Over half of last week was consumed by as work trip to Michigan. I flew in and out of Chicago and then drove across Michigan visiting industrial facilities (something I find so interesting). Over the course of the trip I drove about 940 miles. Most of the roads revealed large, flat empty fields with skeletal trees surrounding them. I wanted to get out and explore the forests, to stand among the winter trees, but my driving schedule didn’t really allow it. I did, however, get some photos from the roadside.
This is probably where I should connect these miles to a metaphor about the roads I’ve traveling in my creative life, how I’ve persistently pursued poetry and fiction and filmmaking, how I’ve come across mountains and ravines and struggled my way through, how these roads have garnered me new perspectives and insights into myself and the creative world at large — but I’m just not going there right now. Maybe some other time.
What I’m Reading
I’m stoked to be reading The Obelisk Gate, the second book in N.K. Jemisin’s The Broken Earth trilogy. This book is just as fantastic as the first book, The Fifth Season, which presented a world defined by continual catastrophe (review). I love this world and the characters in it. More about this world has been revealed, making it even more interesting than it already was. I can’t wait to see where this is going.
What I’m Writing
I received three rejections for my homeless ELJ chap over the weekend, back to back. One of them said nice things about my work and offered to publish a few of the poems in their upcoming journal, even though they couldn’t take the book — which was nice.
These days, I’m finding my skin is not as thick as it used to be regarding rejections. I keep reminding myself that most manuscripts get rejected a dozen or more times before finding a home. So, I’m setting myself a requirement to send the chap out to four new publishers, and I’ll continue doing that until it finds a home.
Even with all of the traveling and holidays and life being lifelike, I’ve managed to consistently keep up with my daily erasure poetry on Instagram. I really enjoy doing these and I’m considering putting together a self-pubbed chap of erasure poems at some point.
The Running Life
The not running has continued, and I can feel it in my muscles that I need to be getting back out there again.

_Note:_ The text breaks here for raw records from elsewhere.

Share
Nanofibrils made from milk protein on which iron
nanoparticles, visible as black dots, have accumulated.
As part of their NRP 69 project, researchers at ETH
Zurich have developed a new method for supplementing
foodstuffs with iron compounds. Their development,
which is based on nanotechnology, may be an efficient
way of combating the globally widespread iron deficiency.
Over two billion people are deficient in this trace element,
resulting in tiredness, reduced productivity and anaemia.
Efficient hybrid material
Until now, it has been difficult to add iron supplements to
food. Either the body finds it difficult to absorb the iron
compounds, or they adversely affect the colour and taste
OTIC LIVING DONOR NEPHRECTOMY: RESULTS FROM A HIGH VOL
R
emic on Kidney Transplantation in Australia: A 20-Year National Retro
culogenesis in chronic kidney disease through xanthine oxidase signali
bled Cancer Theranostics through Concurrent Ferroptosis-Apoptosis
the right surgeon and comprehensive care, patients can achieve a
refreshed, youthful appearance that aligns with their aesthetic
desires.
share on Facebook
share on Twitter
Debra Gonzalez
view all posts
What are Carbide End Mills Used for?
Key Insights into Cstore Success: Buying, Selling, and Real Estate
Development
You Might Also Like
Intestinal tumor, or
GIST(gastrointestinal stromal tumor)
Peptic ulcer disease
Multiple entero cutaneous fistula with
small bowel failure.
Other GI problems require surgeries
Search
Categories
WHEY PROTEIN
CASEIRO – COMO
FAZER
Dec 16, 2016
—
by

Longest Run of the Week: 0 miles
Total Miles for the Week: 0Â miles
Total Miles for 2017: 62.54Â miles
Linky Goodness
“Literature’s grand mission is to tell the complicated truths about what it means to be human, but the most powerful proof that any writer has achieved that lofty goal is in the humble phrase: me too,” says Cheryl Strayed in a response to question on the power of words.

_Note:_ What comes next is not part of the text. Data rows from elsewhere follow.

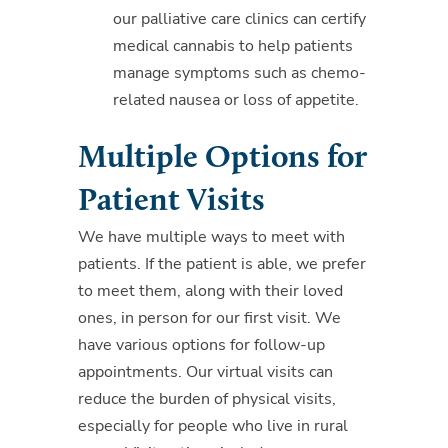
our palliative care clinics can certify
medical cannabis to help patients
manage symptoms such as chemo-
related nausea or loss of appetite.
Multiple Options for
Patient Visits
We have multiple ways to meet with
patients. If the patient is able, we prefer
to meet them, along with their loved
ones, in person for our first visit. We
have various options for follow-up
appointments. Our virtual visits can
reduce the burden of physical visits,
especially for people who live in rural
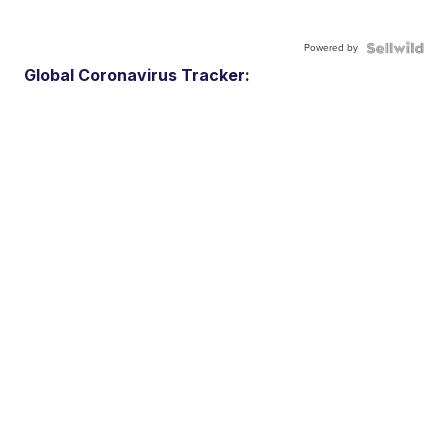
Powered by
Global Coronavirus Tracker:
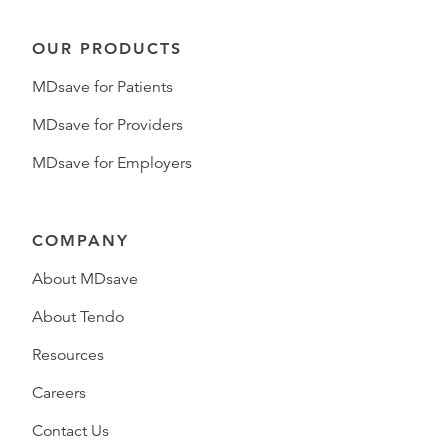
OUR PRODUCTS
MDsave for Patients
MDsave for Providers
MDsave for Employers
COMPANY
About MDsave
About Tendo
Resources
Careers
Contact Us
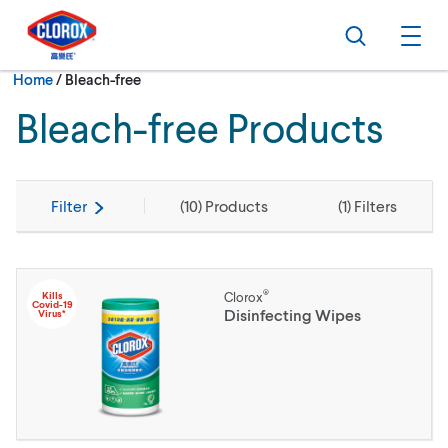
Skip to main navigation
Skip to content
Skip to footer
Search
Ope
Current:
Home
/
Bleach-free
Bleach-free Products
Filter
(
10
) Products
(
1
) Filters
®
Kills
Clorox
Covid-19
Disinfecting Wipes
Virus*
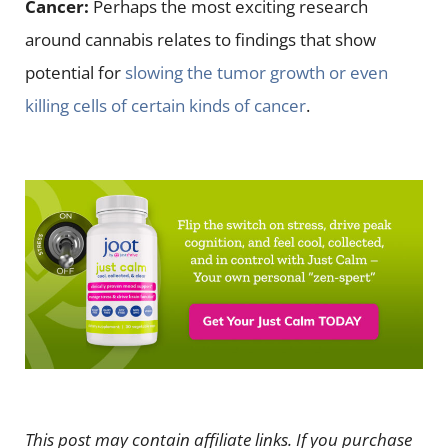
Cancer:
Perhaps the most exciting research
around cannabis relates to findings that show
potential for
slowing the tumor growth or even
killing cells of certain kinds of cancer
.
This post may contain affiliate links. If you purchase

“So maybe it was just sad, doughy me, at home stuffing the void with takeout, but it felt like Sad Girl Theory had infiltrated all the biggest moments in pop culture over the past two years. Beyonce’s visual album Lemonade, Phoebe Waller-Bridge’s breakout TV show Fleabag and Rachel Bloom’s My Crazy Ex-Girlfriend each fixated on two things: being sad and being a woman and the connection between both.,” writes Sophie Atkinson in Feminism and the Pursuit of Relentless Happiness.